Five more cases of enforced disappearances by Syrian government forces submitted to UN group, evidencing systematic practice

.
Clockwise from top left: Raslan Al Khatib, Abdo Al Saghier, Ibrahim Al Jaidani, Ahmad Deib Abdul Aleem, Anas Yassin 

 

On April 16, 2018, Alkarama and Human Rights Guardians submitted five cases of enforced disappearances in Syria to the United Nations Working Group on Enforced or Involuntary Disappearances (WGEID), requesting that the UN experts promptly intervene with the Syrian authorities to ensure their immediate release.

All five men – two of whom were government employees at the time of their arrest – were abducted by government forces between 2012 and 2014, adding to the thousands of cases of enforced disappearances documented across the country since the beginning of the armed conflict in 2011.

Five cases submitted to UN Working Group

On February 26, 2012, student Raslan Al Khatib travelled to Damascus to receive medical treatment. Al Khatib’s family last heard from him when he called to inform them that he had arrived in Damascus, after which he was arrested by members of the Air Force Intelligence. Three months after the arrest, a former detainee informed Al Khatib’s family that he was in Al Mezzeh military prison, but the family did not submit any complaint for fear of being arrested.

Five months after Al Khatib’s arrest, on July 21, 2012, Abdo Al Saghier was on his way to his work in Adra, in the Rif Damashq Governorate, when he was arrested at a checkpoint controlled by the Air Force Intelligence. A former detainee later informed Al Saghier’s family that he was being held in Al Mezzeh prison near Damascus. However, despite enquiring with several different security branches, Al Saghier’s family has yet to receive any information on his fate and whereabouts.

In a similar case, Ibrahim Al Jaidani, an employee in the government’s General Commission for Scientific Agricultural Research, was arrested at his home in Adra on January 3, 2014, as part of a wave of arrests carried out by the Syrian army. Officers took Al Jaidani and the other arrestees to a driving school in Al Jaidani’s neighbourhood, from where they were taken to an unknown location. Al Jaidani’s family enquired at several different security branches in Damascus, but were not provided with any information on his fate and whereabouts.

Another government employee, Ahmad Deib Abdul Aleem, who worked for the Ministry Of Agriculture, was with a friend at the Al Hal Market in Harasta on February 23, 2014, when they were stopped by officers from the Syrian army, who arrested Abdul Aleem. His family did not take any action for fear of being arrested, and Abdul Aleem remains disappeared to date.

Finally, on April 21, 2014, Anas Yassin went to the Criminal Security Branch in Sweida to collect a document in order to obtain his driving license, and was subsequently arrested. When Yassin’s wife tried to call him later that day, a member of the Criminal Security Branch informed her that they would be holding Yassin in the Criminal Security Branch for the next two days. Eight months after Yassin’s arrest, his family was contacted by a former detainee who informed them that he saw Yassin in the Al Mezzeh Military Prison in Damascus. The family did not submit a complaint for fear of arrest or reprisals.

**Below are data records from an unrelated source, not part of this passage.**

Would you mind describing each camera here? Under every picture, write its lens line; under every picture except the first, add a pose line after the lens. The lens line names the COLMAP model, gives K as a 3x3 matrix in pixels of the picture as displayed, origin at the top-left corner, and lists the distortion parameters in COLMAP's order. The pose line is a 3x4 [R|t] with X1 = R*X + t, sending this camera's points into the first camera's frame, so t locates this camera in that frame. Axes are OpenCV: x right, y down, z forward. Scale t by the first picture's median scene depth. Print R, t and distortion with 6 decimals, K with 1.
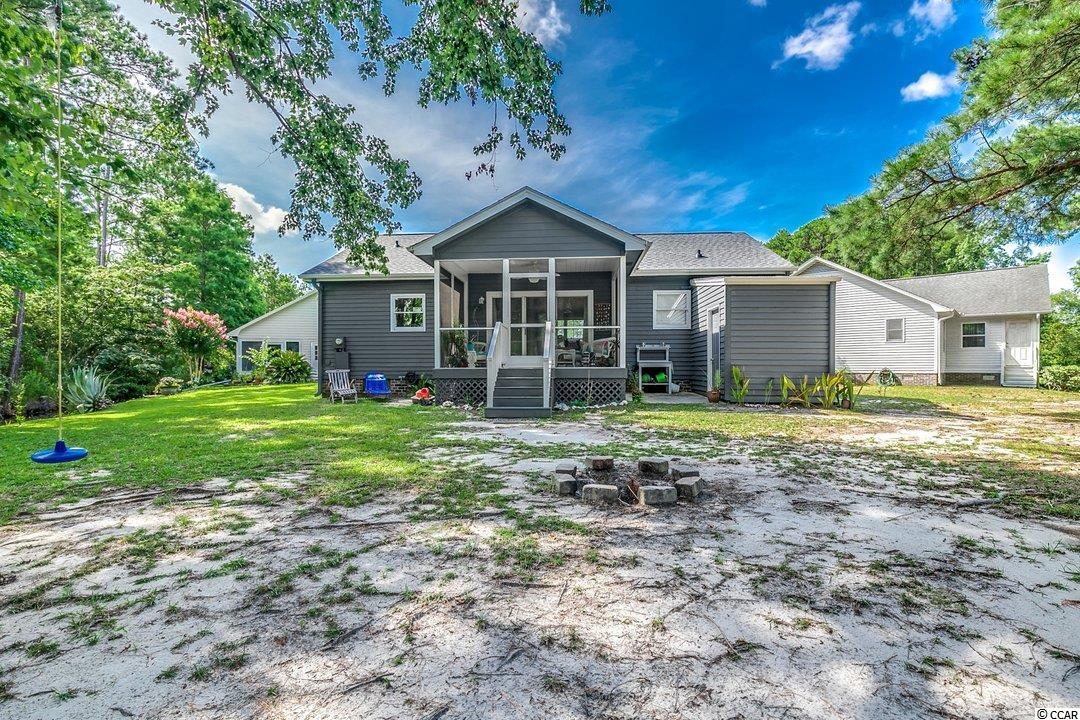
lens RADIAL K [[498.5, 0, 534.4], [0, 498.5, 363.6], [0, 0, 1]] dist [-0.012751, 0.000442]
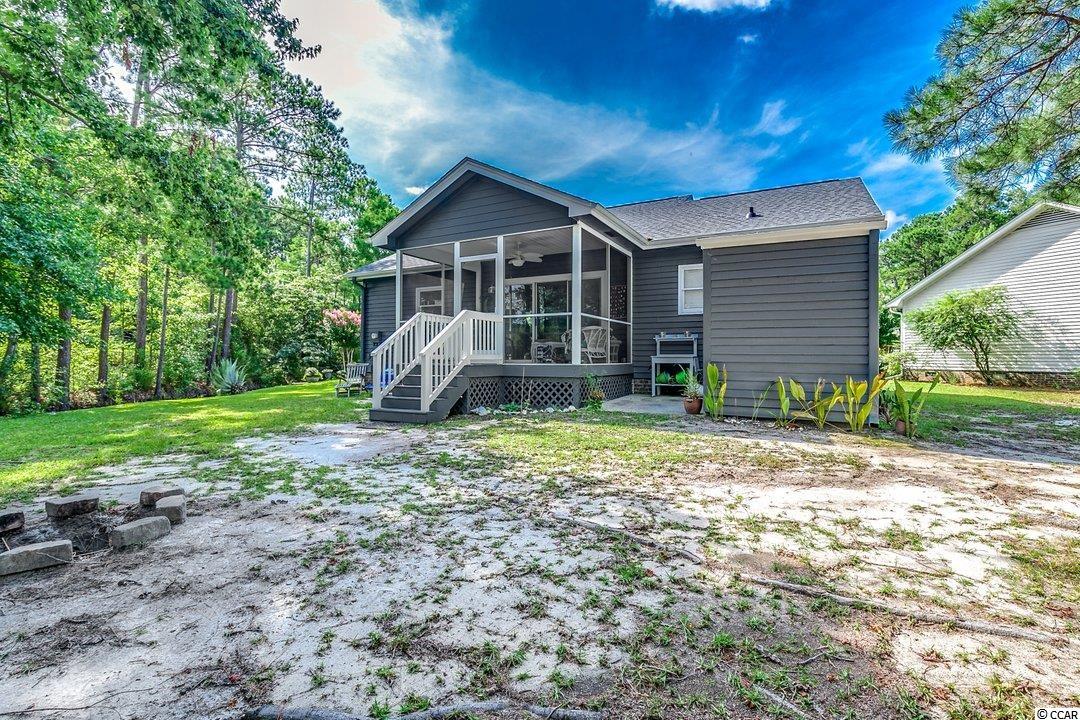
lens RADIAL K [[498.5, 0, 539.8], [0, 498.5, 351.7], [0, 0, 1]] dist [-0.012751, 0.000442]
pose [[0.915945, -0.000492, -0.401303, 0.201843], [-0.003141, 0.999960, -0.008395, -0.002227], [0.401291, 0.008950, 0.915907, 0.111485]]
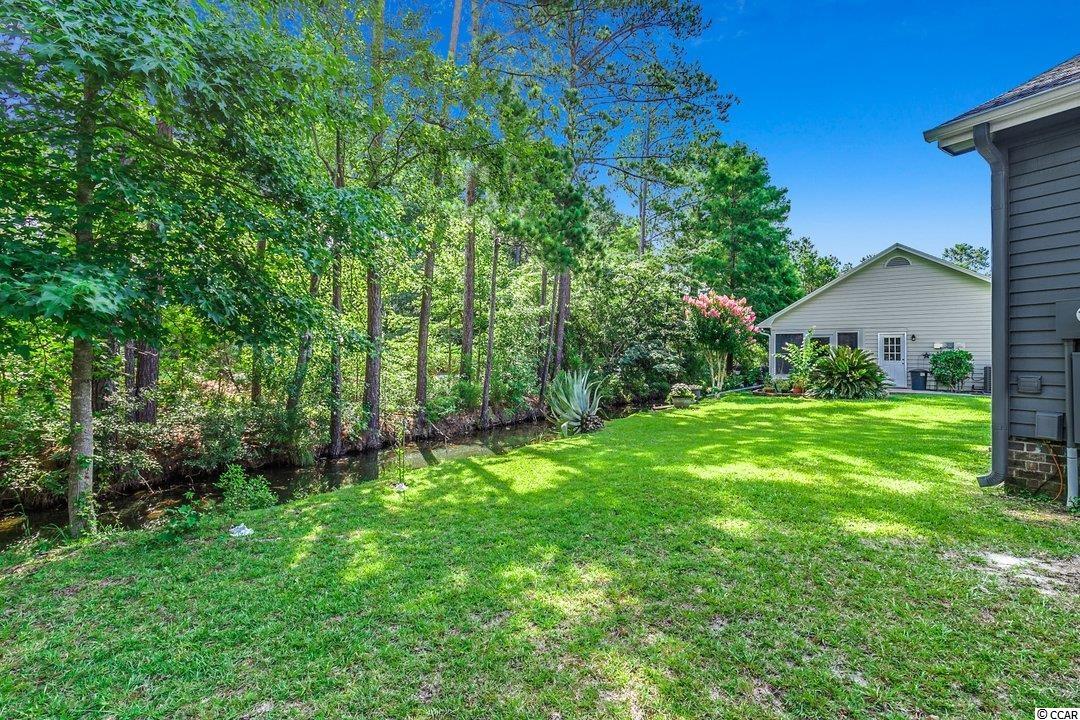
lens RADIAL K [[498.5, 0, 544.2], [0, 498.5, 351.4], [0, 0, 1]] dist [-0.012751, 0.000442]
pose [[0.565292, -0.002000, -0.824888, -0.202533], [-0.009781, 0.999911, -0.009127, -0.010518], [0.824833, 0.013227, 0.565222, 0.346245]]
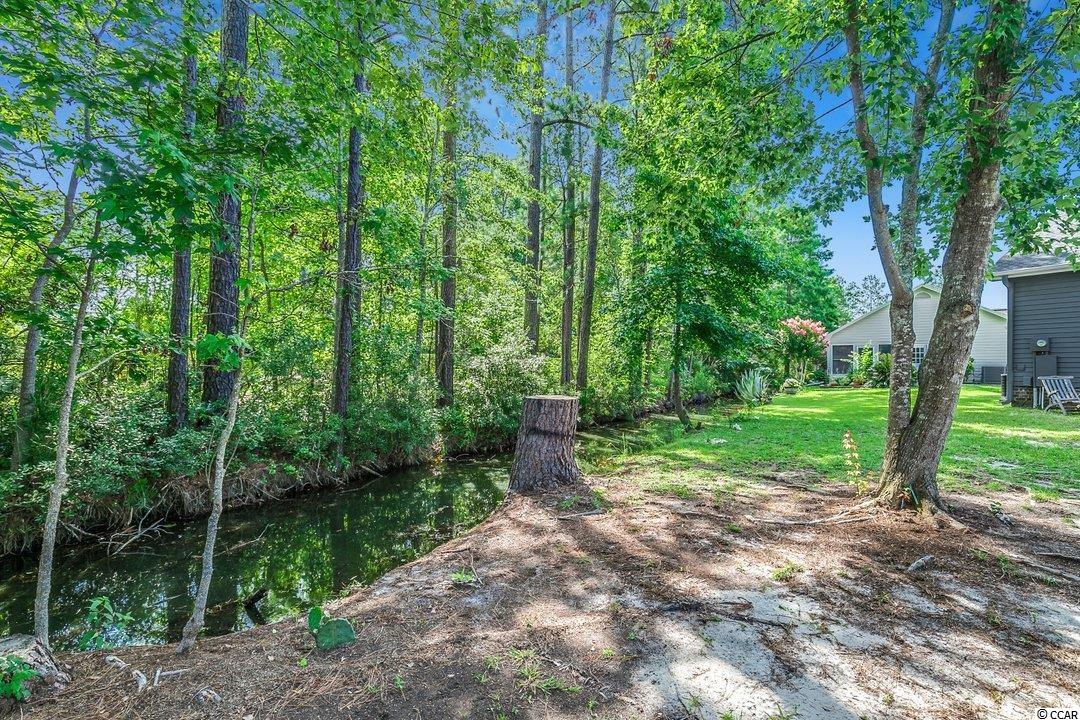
lens RADIAL K [[498.5, 0, 539.9], [0, 498.5, 366.4], [0, 0, 1]] dist [-0.012751, 0.000442]
pose [[0.587759, 0.002752, -0.809031, -0.125724], [-0.002151, 0.999996, 0.001839, -0.002082], [0.809033, 0.000659, 0.587763, -0.139386]]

On April 16, Alkarama and Human Rights Guardians submitted the five cases to the WGEID, requesting that the UN experts urge the Syrian authorities to immediately release them or, at the very least, to put them under the protection of the law and disclose their fates and whereabouts.

Enforced disappearances as a tactic of war

Over the past seven years, enforced disappearances have been used routinely as a tactic of war by all parties to the conflict. The Syrian Network for Human Rights reported that at least 85,036 individuals were forcibly disappeared across the country between March 2011 and August 2017, 76,656 of whom were reportedly abducted by government forces.

In 2013, the Independent International Commission of Inquiry on Syria’s second thematic report concluded that “there are reasonable grounds to believe that acts of enforced disappearances were committed by Government forces as part of widespread and systematic attacks against civilians amounting to a crime against humanity.”

Again, on April 14, 2018, during his briefing to the Security Council on Syria, the United Nations Secretary-General raised the issue of enforced disappearances among the “litany of horrors” to which the Syrian people have been subjected since the beginning of the conflict.